Micah 4: Portraits of Hope
This piece first appeared in Rabbi Natasha's commentary on the 929 Tanakh project here.
Micah is a master of imagery. When God approaches us for judgment, the mountains will melt like wax and the valleys will burst open (1:4). The corrupt rulers of Israel have devoured the people’s flesh and picked the meat from their bones (3:3). In the fourth and fifth chapters of the Book of Micah, the text turns to the question of the future redemption, and Micah paints a series of portraits of hope.
These visions differ significantly in tone and content. They become a swirl of messianic ideas, tilting from universal to particular, from comforting to concerning and back again. One of the most significant differences is the place of the nations. Will the nations be joining us in Jerusalem to worship the Universal Divine in a time of peace (4:1-5), or will the nations attack Jacob and be consequently crushed by Jacob’s God (5:6-14)? Micah does not resolve this apparent contradiction, nor does he seem to see an issue with presenting these diverse images of the future.

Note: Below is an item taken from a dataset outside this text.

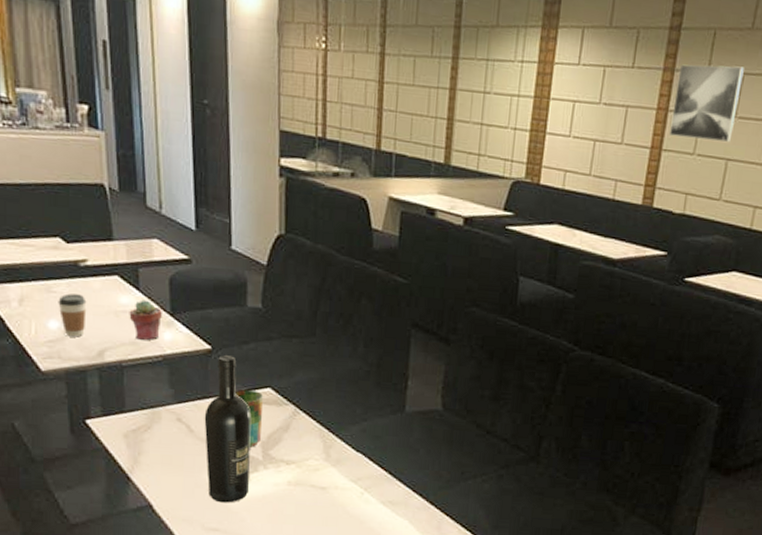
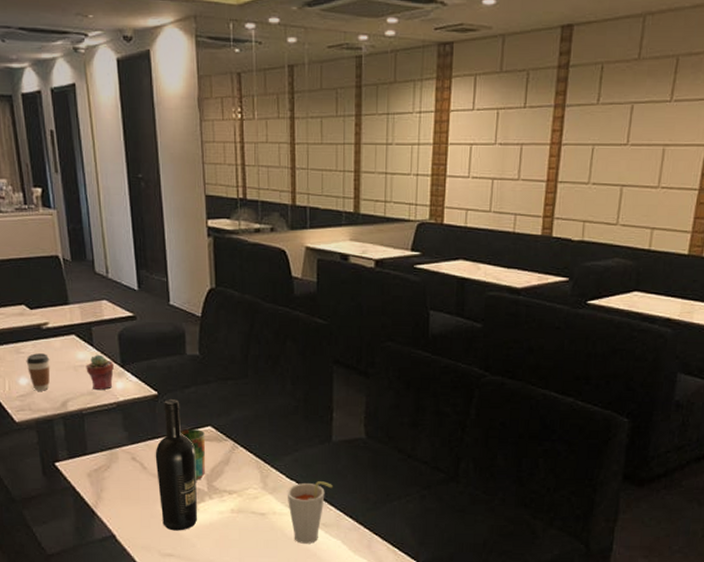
cup: none [351,455,404,523] -> present [287,481,334,544]
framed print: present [670,64,744,142] -> none [564,96,633,169]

Perhaps these visions differ so significantly because we are witnessing the birth and development of the messianic idea. The early messianic texts seem interwoven with the promise to return from the first exile and rebuild the Temple. These concepts are so connected that it is often difficult to tell whether the prophets are talking about the return from Babylon or the eschatological vision. To an eye with a historical lens, it seems that the messianic hope - the eschatological return - grows out of the more pressing question of returning from the Babylonian Exile. In that case, what we are witnessing in the texts of the literary prophets is the birth of the messianic ideal.
This might help us to understand Micah’s colourful tapestry of visions of redemption. Micah’s visions might not be intended to be understood narrowly and literally, but instead as explorations of the messianic concept. In order to accept this, we must think of prophecy as something that unfolds and develops. However, Micah also teaches us an important lesson: we do not need the specificity of eschatological details in order to believe that redemption will occur, and that God is good.